_TASK DETAILS_
Exclude the pictures and reproduce the remaining data exactly as written.
Segment Start: PROVIDED DATA
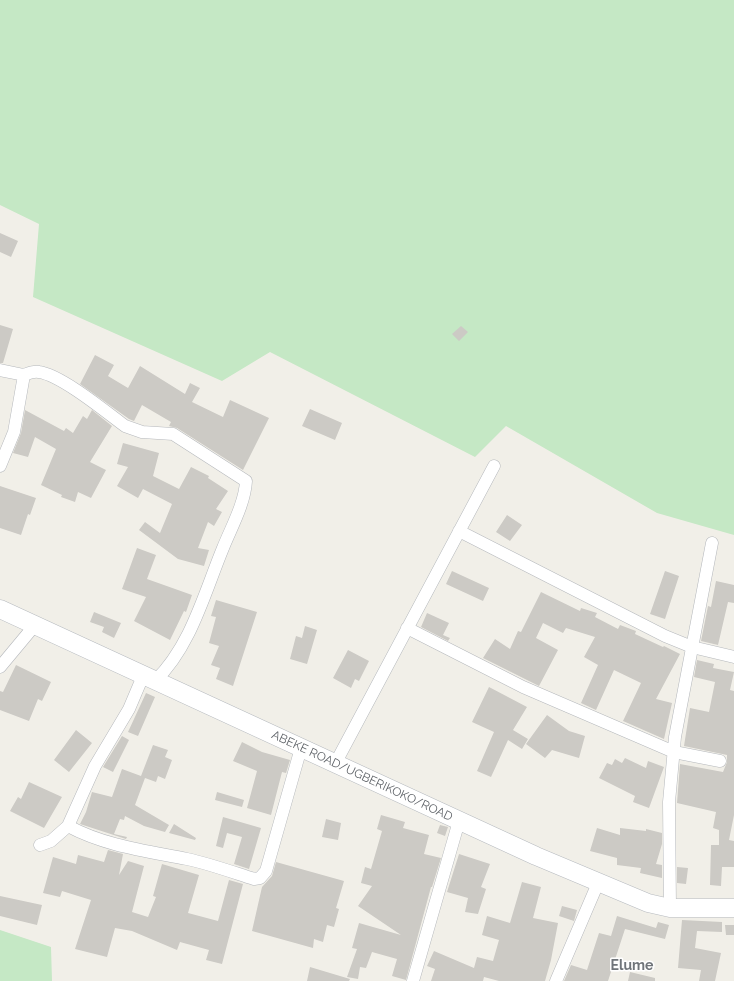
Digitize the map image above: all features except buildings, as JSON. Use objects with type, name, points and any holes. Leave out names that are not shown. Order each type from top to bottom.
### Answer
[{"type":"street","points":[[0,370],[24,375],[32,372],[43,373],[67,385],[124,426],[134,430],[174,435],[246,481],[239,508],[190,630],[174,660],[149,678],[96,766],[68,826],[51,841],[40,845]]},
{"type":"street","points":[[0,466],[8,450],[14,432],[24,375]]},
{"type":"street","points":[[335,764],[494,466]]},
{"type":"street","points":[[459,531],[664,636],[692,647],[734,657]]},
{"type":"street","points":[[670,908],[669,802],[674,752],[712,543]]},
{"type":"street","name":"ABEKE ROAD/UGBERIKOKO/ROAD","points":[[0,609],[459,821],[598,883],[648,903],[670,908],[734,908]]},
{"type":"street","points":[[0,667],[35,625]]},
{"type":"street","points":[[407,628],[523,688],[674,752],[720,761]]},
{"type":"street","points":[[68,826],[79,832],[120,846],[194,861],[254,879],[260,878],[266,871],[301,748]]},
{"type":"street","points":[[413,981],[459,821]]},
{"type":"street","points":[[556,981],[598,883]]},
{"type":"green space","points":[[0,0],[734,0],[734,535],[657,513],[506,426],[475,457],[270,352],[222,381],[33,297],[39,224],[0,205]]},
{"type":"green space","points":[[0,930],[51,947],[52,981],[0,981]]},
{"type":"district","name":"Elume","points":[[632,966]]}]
Segment End: PROVIDED DATA
_SOLUTION TO THE EXERCISE_
Digitize the map image above: all features except buildings, as JSON. Use objects with type, name, points and any holes. Leave out names that are not shown. Order each type from top to bottom.
### Answer
[{"type":"street","points":[[0,370],[24,375],[32,372],[43,373],[67,385],[124,426],[134,430],[174,435],[246,481],[239,508],[190,630],[174,660],[149,678],[96,766],[68,826],[51,841],[40,845]]},
{"type":"street","points":[[0,466],[8,450],[14,432],[24,375]]},
{"type":"street","points":[[335,764],[494,466]]},
{"type":"street","points":[[459,531],[664,636],[692,647],[734,657]]},
{"type":"street","points":[[670,908],[669,802],[674,752],[712,543]]},
{"type":"street","name":"ABEKE ROAD/UGBERIKOKO/ROAD","points":[[0,609],[459,821],[598,883],[648,903],[670,908],[734,908]]},
{"type":"street","points":[[0,667],[35,625]]},
{"type":"street","points":[[407,628],[523,688],[674,752],[720,761]]},
{"type":"street","points":[[68,826],[79,832],[120,846],[194,861],[254,879],[260,878],[266,871],[301,748]]},
{"type":"street","points":[[413,981],[459,821]]},
{"type":"street","points":[[556,981],[598,883]]},
{"type":"green space","points":[[0,0],[734,0],[734,535],[657,513],[506,426],[475,457],[270,352],[222,381],[33,297],[39,224],[0,205]]},
{"type":"green space","points":[[0,930],[51,947],[52,981],[0,981]]},
{"type":"district","name":"Elume","points":[[632,966]]}]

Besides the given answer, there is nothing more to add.